O Ministério Público do Rio Grande do Sul (MP-RS) ofereceu denúncia contra o professor de Direito e advogado Conrado Paulino da Rosa. Ele é acusado de cometer doze crimes contra dez mulheres diferentes, em uma lista de delitos que abrange estupro, estupro de vulnerável, violência psicológica e cárcere privado.
A denúncia formal do MP-RS é o desdobramento de um inquérito concluído no final de 2025 pela Polícia Civil, quando o professor chegou a ser indiciado por crimes sexuais que, segundo os autos, teriam sido cometidos 24 vezes.

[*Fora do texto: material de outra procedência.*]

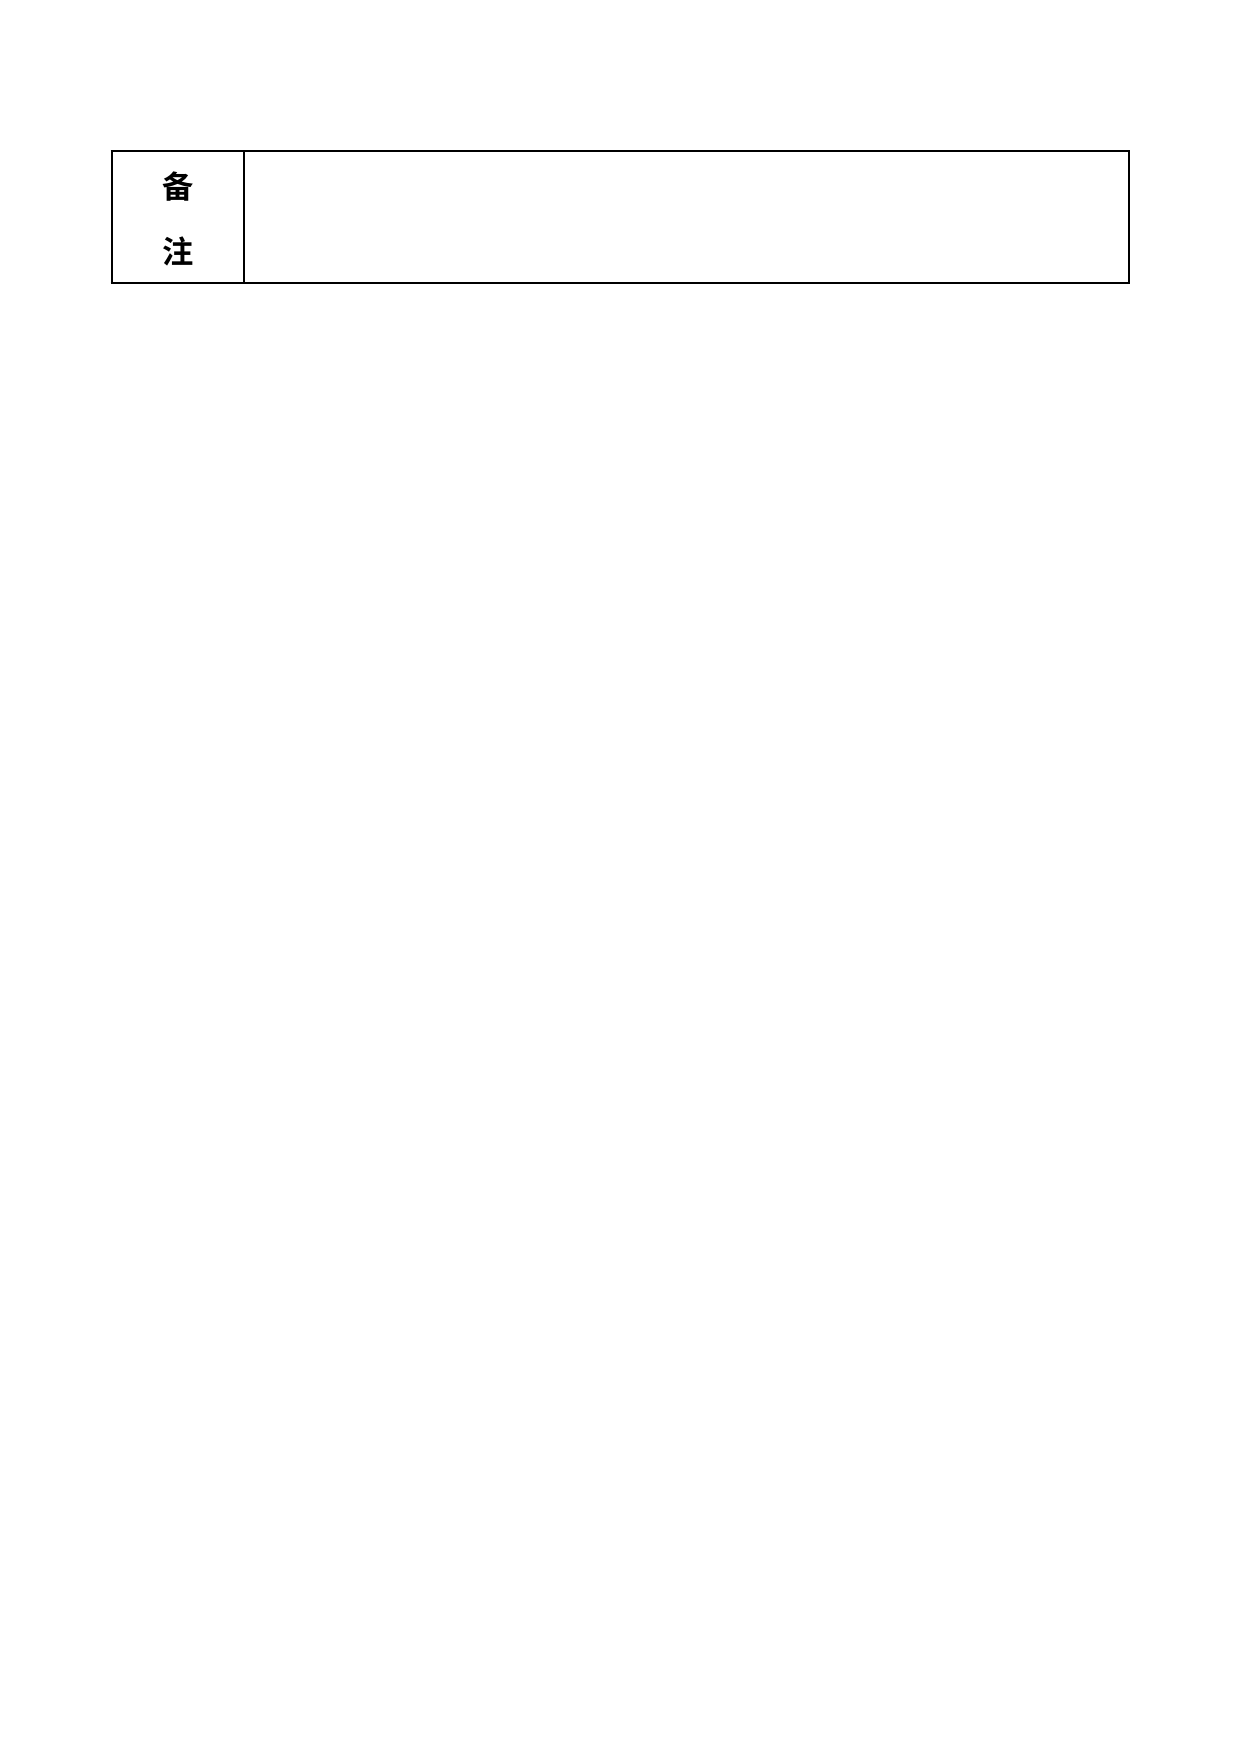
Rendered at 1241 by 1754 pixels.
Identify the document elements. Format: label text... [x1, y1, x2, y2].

A apuração policial durou cerca de três meses e reuniu um vasto e denso material probatório. Os investigadores colheram depoimentos de 18 vítimas e 16 testemunhas, além de anexarem perícias, exames e diversas provas documentais. De acordo com as autoridades, a série de abusos teria acontecido ao longo de mais de uma década, entre os anos de 2013 e 2025.
No decorrer das investigações, Conrado Paulino da Rosa chegou a ser preso preventivamente no dia 26 de setembro do ano passado. No entanto, o advogado foi solto por decisão da Justiça menos de um mês depois. Atualmente, ele responde ao processo em liberdade, mas segue sendo monitorado de forma contínua pelo uso de tornozeleira eletrônica.
O escândalo abalou o meio jurídico gaúcho devido à notoriedade do suspeito. À época em que os fatos vieram à tona, Conrado atuava como professor para turmas de graduação e mestrado na Fundação Escola Superior do Ministério Público (FMP), em Porto Alegre. Devido à gravidade das acusações, ele foi sumariamente demitido da instituição no dia 18 de setembro.
Sua trajetória profissional incluía a coordenação da pós-graduação em Direito de Família e Sucessões. Ele também foi presidente do Instituto Brasileiro de Direito de Família - Seção Rio Grande do Sul (IBDFAM-RS) e, em sua biografia pública, ostenta a autoria de 18 obras e livros na área jurídica.
Procurada, a defesa de Conrado Paulino da Rosa, representada pela advogada Fernanda Osorio, informou que ainda não teve acesso ao teor completo da denúncia apresentada pelo Ministério Público. "Tão logo o tenhamos, nos manifestaremos", declarou a representante legal.